**ACTIVITY:**
Reproduce the records below exactly; no pictures.

[Data records]
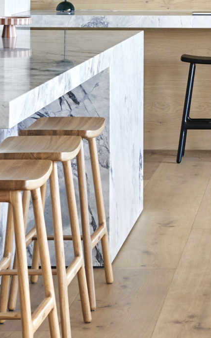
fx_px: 1326
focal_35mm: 144
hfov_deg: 8.9
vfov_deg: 14.2
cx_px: 291
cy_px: -39
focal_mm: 38
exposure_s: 1/6
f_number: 8
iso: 100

**RESPONSE:**
fx_px: 1326
focal_35mm: 144
hfov_deg: 8.9
vfov_deg: 14.2
cx_px: 291
cy_px: -39
focal_mm: 38
exposure_s: 1/6
f_number: 8
iso: 100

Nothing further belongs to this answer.